Figure 4 bar chart visualises the GC Content (%) for guide RNAs (gRNAs) ranked from 1 to 4 based on their overall performance. The x-axis represents the rank of each gRNA. At the same time, the y-axis shows the percentage of guanine (G) and cytosine (C) bases in the sequence, an essential factor for stability and binding efficiency. Each rank is distinguished by a unique bar colour, clearly comparing GC content across gRNAs. The chart reveals slight variation, with Rank 4 displaying marginally higher GC content than the others, ensuring all sequences fall within the optimal range (40–60%) necessary for effective CRISPR targeting.
# Table summarizing off-targets for each guide
off_target_summary <- guides_df %>%
  select(Rank, `Off-Targets`)

kable(off_target_summary, col.names = c("Rank", "Off-Target Summary")) %>%
  kable_styling(bootstrap_options = c("striped", "hover"), full_width = FALSE)
Rank Off-Target Summary
1 1 (CDC9)
2 0
3 1 (HSP31-FIT1 Intergenic)
4 0
Table 2 summarises the off-target analysis for the four ranked guide RNAs (gRNAs). The first column lists the rank of each gRNA, while the second column provides details on off-target effects. Rank 1 and Rank 3 each have one off-target, with Rank 1 targeting the CDC9 gene and Rank 3 located in the intergenic region between HSP31 and FIT1. Ranks 2 and 4 demonstrate no off-target effects, ensuring high specificity. This comparison highlights the importance of selecting gRNAs with minimal off-target activity to enhance CRISPR-Cas9 precision and reduce unintended genomic modifications.
# Combined plot
p1 <- ggplot(guides_df, aes(x = factor(Rank), y = `Doench '16 Efficiency`, fill = factor(Rank))) +
  geom_bar(stat = "identity") +
  labs(title = "Doench '16 Efficiency", x = "Guide Rank", y = "Efficiency Score") +
  theme_minimal() +
  theme(legend.position = "none")

p2 <- ggplot(guides_df, aes(x = factor(Rank), y = `GC Content (%)`, fill = factor(Rank))) +
  geom_bar(stat = "identity") +
  labs(title = "GC Content (%)", x = "Guide Rank", y = "GC Content (%)") +
  theme_minimal() +
  theme(legend.position = "none")

grid.arrange(p1, p2, ncol = 2)

Figure 5 presents a comparison of two key metrics for the four ranked guide RNAs (gRNAs): Doench ’16 Efficiency (left panel) and GC Content (right panel).
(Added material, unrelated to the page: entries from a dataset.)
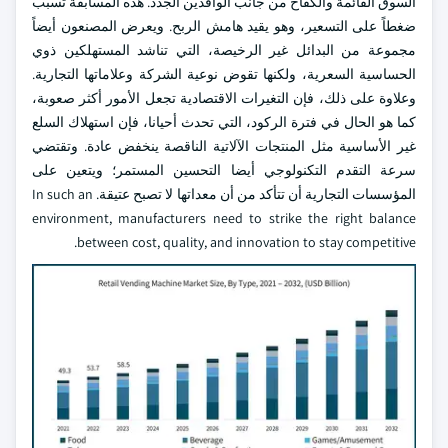
السوق القائمة والكفاح من جانب الوافدين الجدد. هذه المسابقة تسبب
ضغطاً على التسعير، وهو يقيد هامش الربح. ويعرض المصنعون أيضاً
مجموعة من البدائل غير الرخيصة، التي تناشد المستهلكين ذوي
الحساسية السعرية، ولكنها تقوض نوعية الشركة وعلاماتها التجارية.
وعلاوة على ذلك، فإن التغيرات الاقتصادية تجعل الأمور أكثر صعوبة،
كما هو الحال في فترة الركود، التي تحدث أحيانا، فإن استهلاك السلع
غير الأساسية مثل المنتجات الآلاتية الناقصة ينخفض عادة. وتقتضي
سرعة التقدم التكنولوجي أيضا التحسين المستمر؛ ويتعين على
المؤسسات التجارية أن تتأكد من أن معداتها لا تصبح عتيقة. In such an
environment, manufacturers need to strike the right balance
between cost, quality, and innovation to stay competitive.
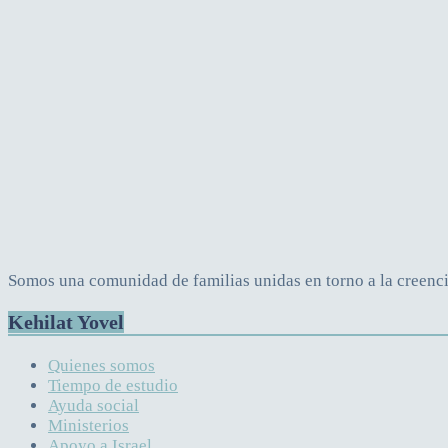
Somos una comunidad de familias unidas en torno a la creencia
Kehilat Yovel
Quienes somos
Tiempo de estudio
Ayuda social
Ministerios
Apoyo a Israel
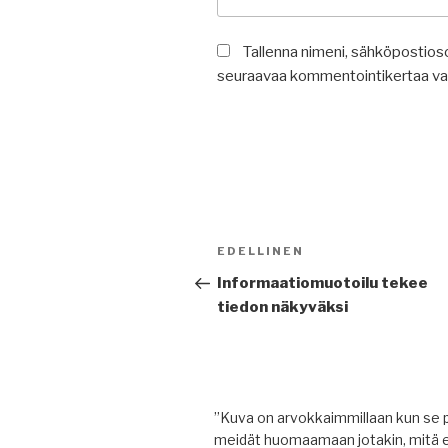
Tallenna nimeni, sähköpostioso
seuraavaa kommentointikertaa va
Artikkelien
Edellinen
EDELLINEN
selaus
artikkeli
Informaatiomuotoilu tekee
tiedon näkyväksi
”Kuva on arvokkaimmillaan kun se 
meidät huomaamaan jotakin, mitä 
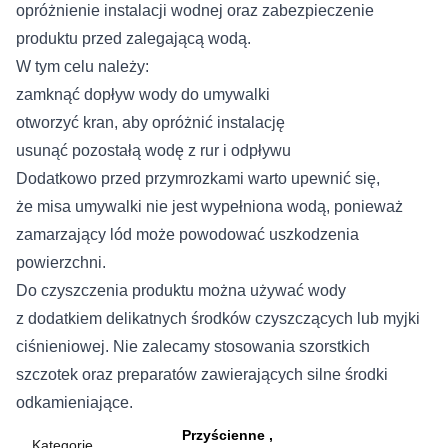
opróżnienie instalacji wodnej oraz zabezpieczenie
produktu przed zalegającą wodą.
W tym celu należy:
zamknąć dopływ wody do umywalki
otworzyć kran, aby opróżnić instalację
usunąć pozostałą wodę z rur i odpływu
Dodatkowo przed przymrozkami warto upewnić się,
że misa umywalki nie jest wypełniona wodą, ponieważ
zamarzający lód może powodować uszkodzenia
powierzchni.
Do czyszczenia produktu można używać wody
z dodatkiem delikatnych środków czyszczących lub myjki
ciśnieniowej. Nie zalecamy stosowania szorstkich
szczotek oraz preparatów zawierających silne środki
odkamieniające.
Przyścienne
Kategorie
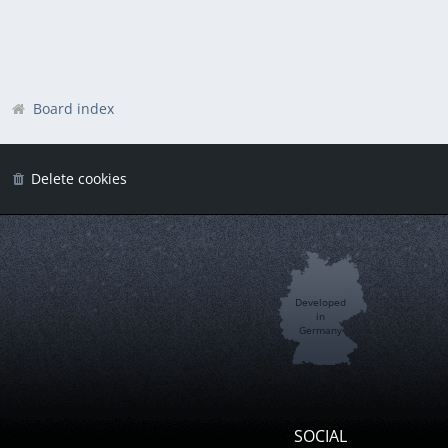
Board index
Delete cookies
Developed
in
Germany
SOCIAL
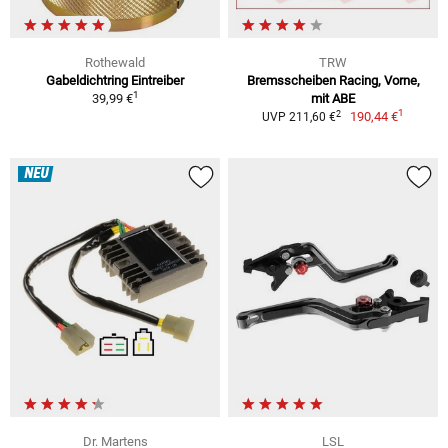
Rothewald
TRW
Gabeldichtring Eintreiber
Bremsscheiben Racing, Vorne,
1
39,99 €
mit ABE
1
2
190,44 €
UVP 211,60 €
NEU
Dr. Martens
LSL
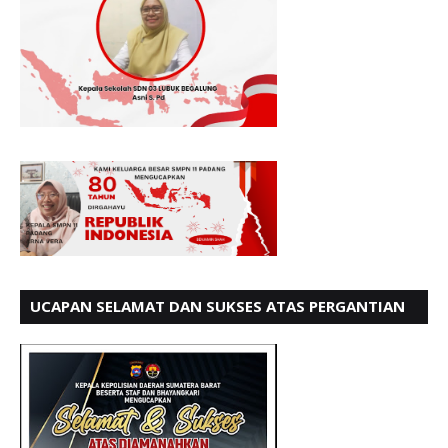
UCAPAN SELAMAT DAN SUKSES ATAS PERGANTIAN
KETUA LBH PADANG PERIODE 202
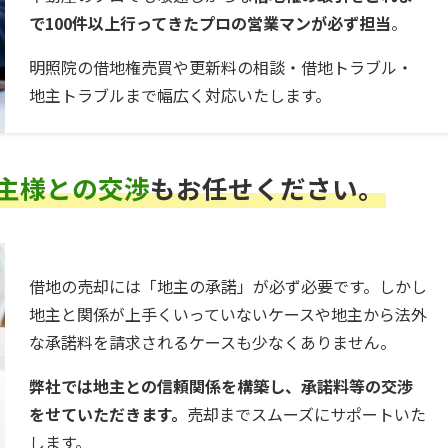
で100件以上行ってきたプロの営業マンが必ず担当
。
明照院の借地権売買や更新料の相談・借地トラブル・
地主トラブルまで幅広く対応いたします。
主様との交渉
もお任せください。
借地の売却には「地主の承諾」が必ず必要です。しかし
地主と関係が上手くいっていないケースや地主から法外
な承諾料を請求されるケースも少なくありません。
弊社では地主との信頼関係を構築し、承諾料等の交渉
をせていただきます。
売却までスムーズにサポートいた
します。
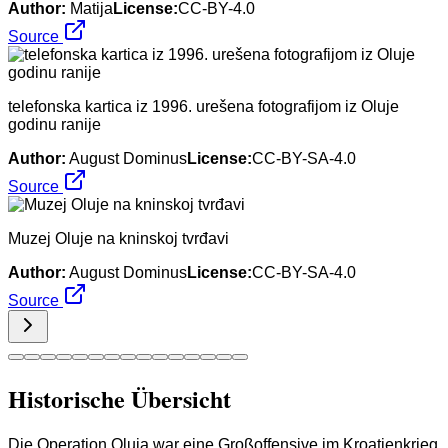
Author:
Matija
License:
CC-BY-4.0
Source
telefonska kartica iz 1996. urešena fotografijom iz Oluje
godinu ranije
Author:
August Dominus
License:
CC-BY-SA-4.0
Source
Muzej Oluje na kninskoj tvrđavi
Author:
August Dominus
License:
CC-BY-SA-4.0
Source
Historische Übersicht
Die Operation Oluja war eine Großoffensive im Kroatienkrieg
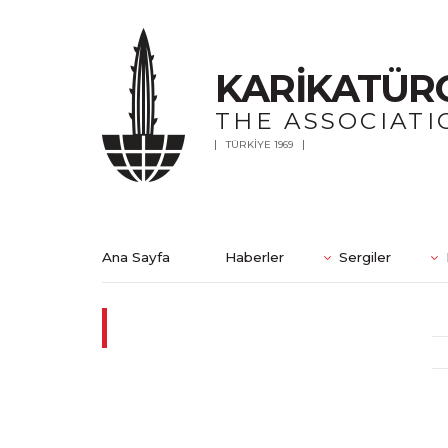
KARİKATÜR
THE ASSOCIATI
TÜRKİYE 1969
Ana Sayfa
Haberler
Sergiler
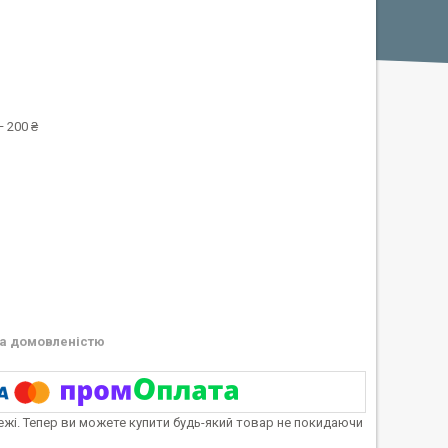
 200 ₴
а домовленістю
тежі. Тепер ви можете купити будь-який товар не покидаючи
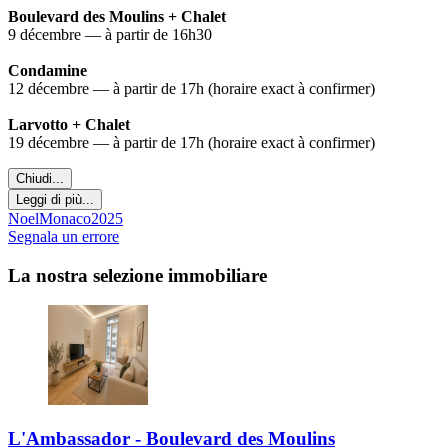
Boulevard des Moulins + Chalet
9 décembre — à partir de 16h30
Condamine
12 décembre — à partir de 17h (horaire exact à confirmer)
Larvotto + Chalet
19 décembre — à partir de 17h (horaire exact à confirmer)
Chiudi...
Leggi di più...
NoelMonaco2025
Segnala un errore
La nostra selezione immobiliare
L'Ambassador - Boulevard des Moulins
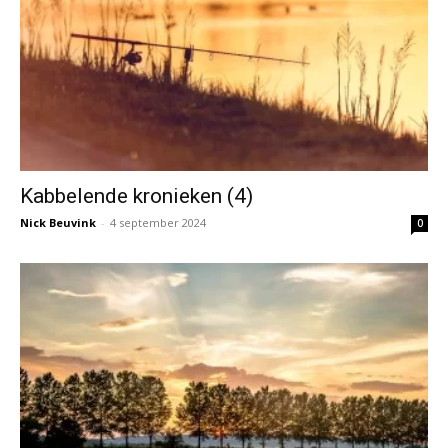
Kabbelende kronieken (4)
Nick Beuvink
-
4 september 2024
0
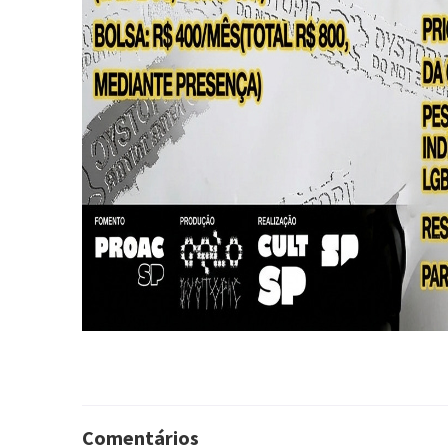
Comentários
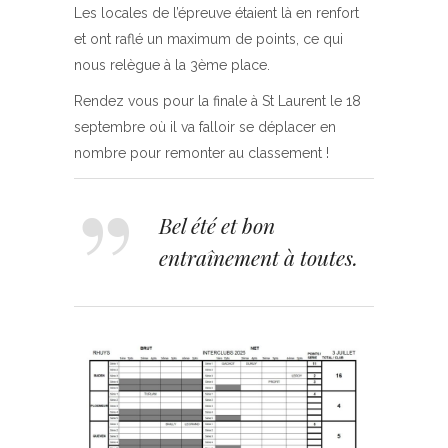
Les locales de l’épreuve étaient là en renfort
et ont raflé un maximum de points, ce qui
nous relègue à la 3ème place.
Rendez vous pour la finale à St Laurent le 18
septembre où il va falloir se déplacer en
nombre pour remonter au classement !
Bel été et bon
entraînement à toutes.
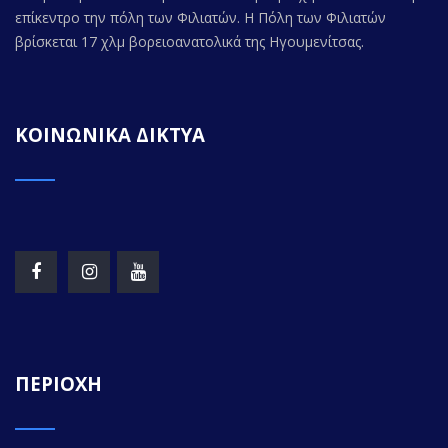
επίκεντρο την πόλη των Φιλιατών. Η Πόλη των Φιλιατών
βρίσκεται 17 χλμ βορειοανατολικά της Ηγουμενίτσας.
ΚΟΙΝΩΝΙΚΑ ΔΙΚΤΥΑ
ΠΕΡΙΟΧΗ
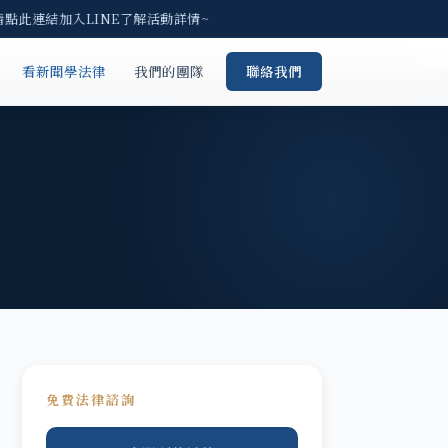
請點此連結加入LINE了解活動詳情~
看新聞學法律
我們的團隊
聯絡我們
免費法律諮詢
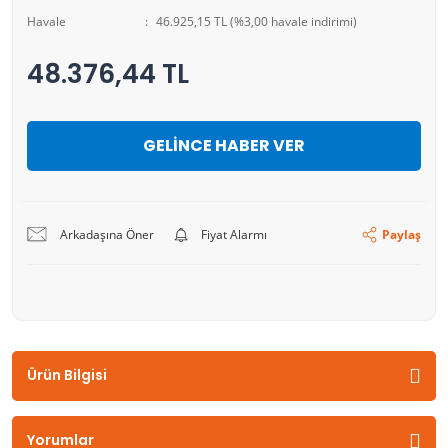
Havale
46.925,15 TL (%3,00 havale indirimi)
48.376,44 TL
GELİNCE HABER VER
Arkadaşına Öner
Fiyat Alarmı
Paylaş
Ürün Bilgisi
Yorumlar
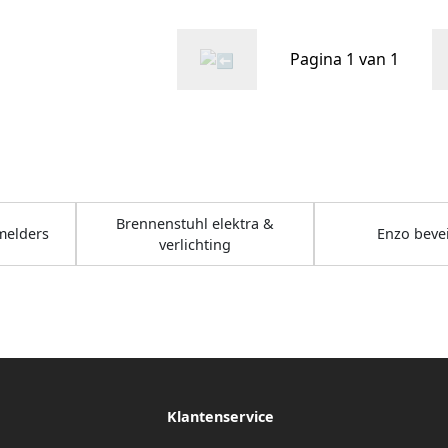
Pagina 1 van 1
Brennenstuhl elektra &
melders
Enzo bevei
verlichting
Klantenservice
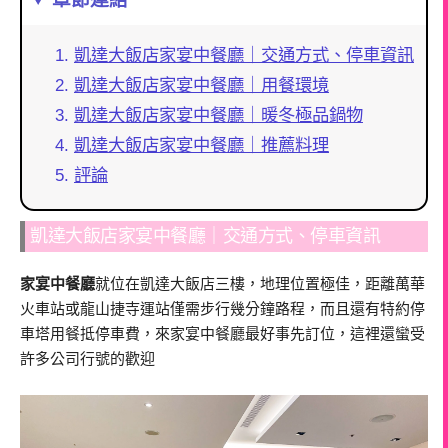
凱達大飯店家宴中餐廳｜交通方式、停車資訊
凱達大飯店家宴中餐廳｜用餐環境
凱達大飯店家宴中餐廳｜暖冬極品鍋物
凱達大飯店家宴中餐廳｜推薦料理
評論
凱達大飯店家宴中餐廳｜交通方式、停車資訊
家宴中餐廳
就位在凱達大飯店三樓，地理位置極佳，距離萬華
火車站或龍山捷寺運站僅需步行幾分鐘路程，而且還有特約停
車塔用餐抵停車費，來家宴中餐廳最好事先訂位，這裡還蠻受
許多公司行號的歡迎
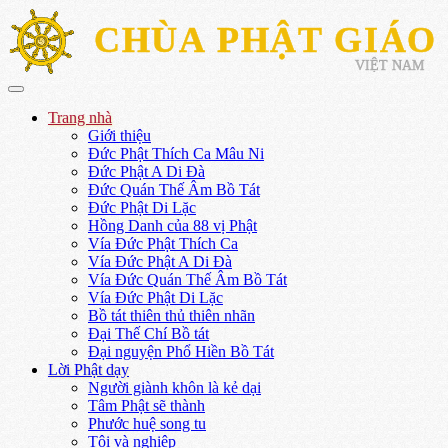
CHÙA PHẬT GIÁO
VIỆT NAM
Trang nhà
Giới thiệu
Đức Phật Thích Ca Mâu Ni
Đức Phật A Di Đà
Đức Quán Thế Âm Bồ Tát
Đức Phật Di Lặc
Hồng Danh của 88 vị Phật
Vía Đức Phật Thích Ca
Vía Đức Phật A Di Đà
Vía Đức Quán Thế Âm Bồ Tát
Vía Đức Phật Di Lặc
Bồ tát thiên thủ thiên nhãn
Đại Thế Chí Bồ tát
Đại nguyện Phổ Hiền Bồ Tát
Lời Phật dạy
Người giành khôn là kẻ dại
Tâm Phật sẽ thành
Phước huệ song tu
Tội và nghiệp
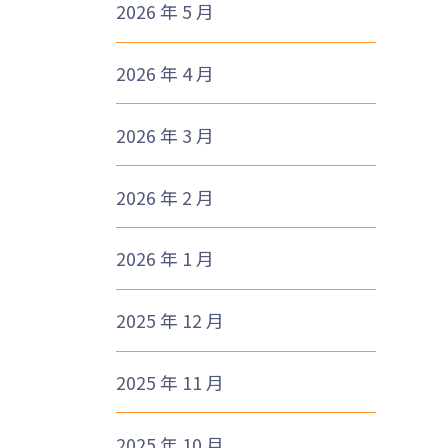
2026 年 5 月
2026 年 4 月
1
2026 年 3 月
2026 年 2 月
2026 年 1 月
2025 年 12 月
2025 年 11 月
2025 年 10 月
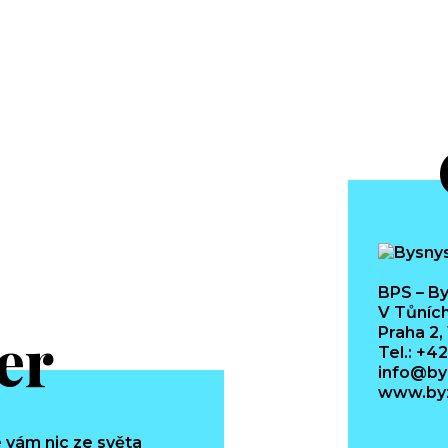
BPS – By
V Tůních
er
Praha 2,
Tel.: +4
info@by
www.byz
 vám nic ze světa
The left panel highlights the efficiency scores. Rank 1 shows the highest efficiency (above 70), indicating strong targeting potential, followed by Ranks 2 and 3 with moderate efficiency, and Rank 4 with the lowest efficiency. The right panel shows the GC Content percentages, where all gRNAs are within the optimal range (40%-50%) for stability and binding, with Rank 4 exhibiting the highest GC content.